Most Americans view, of their own personal identity, is inculcated by the political culture. Delmar England, in his provocative work – Mind and Matters, The World in a Mirror – offers this valuable insights into our mutual and shared condition: “In human affairs, as surely as effect is preceded by action, action is preceded by belief, and belief is preceded by thought and conclusions.”

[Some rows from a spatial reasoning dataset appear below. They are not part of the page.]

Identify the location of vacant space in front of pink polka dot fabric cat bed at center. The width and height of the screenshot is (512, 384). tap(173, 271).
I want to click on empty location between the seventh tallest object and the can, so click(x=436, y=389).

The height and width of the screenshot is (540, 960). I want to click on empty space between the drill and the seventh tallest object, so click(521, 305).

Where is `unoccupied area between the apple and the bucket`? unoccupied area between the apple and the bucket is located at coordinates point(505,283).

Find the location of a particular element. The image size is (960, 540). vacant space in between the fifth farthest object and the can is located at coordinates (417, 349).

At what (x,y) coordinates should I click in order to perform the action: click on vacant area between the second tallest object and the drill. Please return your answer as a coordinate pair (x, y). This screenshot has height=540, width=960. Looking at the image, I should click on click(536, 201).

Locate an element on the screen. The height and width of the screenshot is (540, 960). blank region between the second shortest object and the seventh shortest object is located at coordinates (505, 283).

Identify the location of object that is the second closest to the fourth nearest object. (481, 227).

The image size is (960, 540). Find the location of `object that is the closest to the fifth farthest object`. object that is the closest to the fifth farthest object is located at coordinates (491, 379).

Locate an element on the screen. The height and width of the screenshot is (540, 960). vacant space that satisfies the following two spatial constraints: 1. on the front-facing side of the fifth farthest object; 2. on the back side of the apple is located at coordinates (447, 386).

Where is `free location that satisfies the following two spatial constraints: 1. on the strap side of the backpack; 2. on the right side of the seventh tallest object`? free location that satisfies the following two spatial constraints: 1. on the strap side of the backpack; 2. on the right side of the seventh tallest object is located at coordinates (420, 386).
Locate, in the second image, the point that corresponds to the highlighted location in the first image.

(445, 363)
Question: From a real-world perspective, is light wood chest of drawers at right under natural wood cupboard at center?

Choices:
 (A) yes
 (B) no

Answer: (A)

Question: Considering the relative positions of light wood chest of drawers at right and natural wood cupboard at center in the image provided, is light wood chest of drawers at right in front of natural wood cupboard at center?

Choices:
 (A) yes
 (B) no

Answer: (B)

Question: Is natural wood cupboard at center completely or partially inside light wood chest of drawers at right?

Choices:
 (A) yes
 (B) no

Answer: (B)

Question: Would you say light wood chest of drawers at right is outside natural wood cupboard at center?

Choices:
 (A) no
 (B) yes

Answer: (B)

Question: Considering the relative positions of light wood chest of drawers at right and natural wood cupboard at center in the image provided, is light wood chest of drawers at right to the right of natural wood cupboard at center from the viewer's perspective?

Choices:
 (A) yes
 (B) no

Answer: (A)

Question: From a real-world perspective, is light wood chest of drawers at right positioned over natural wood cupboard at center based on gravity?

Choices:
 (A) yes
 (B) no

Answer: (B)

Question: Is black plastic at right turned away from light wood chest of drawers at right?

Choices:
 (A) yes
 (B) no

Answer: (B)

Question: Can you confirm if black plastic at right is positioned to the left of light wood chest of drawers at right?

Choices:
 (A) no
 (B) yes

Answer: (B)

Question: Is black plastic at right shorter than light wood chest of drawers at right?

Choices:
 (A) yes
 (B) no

Applying this standard to politics Mr England depicts government is this fashion:
“For all the sidestepping, dance arounds, word games, and confused rhetoric, the term government is easily defined; not by subjective agreement, but by reference to objective reality and the actual entities involved. First, we know that there is no such thing as an infinite entity and that the term, government, necessarily denotes a relationship. The actual entities involved are human individuals. The base options of relationships between individuals are non-initiation of force and non-coercion, or initiation of force and coercion. It makes no difference how many different subjective labels are put upon the situation, the objective fact remains that at the root of it all, these are the only two options. The former is in recognition of the individual as a self-owned entity. The latter is based on the idea of an individual being the property of an “infinite entity”; which is the “justification” for rule by the individuals who hide behind the abstracts and exercise their will to dominate and control all others.”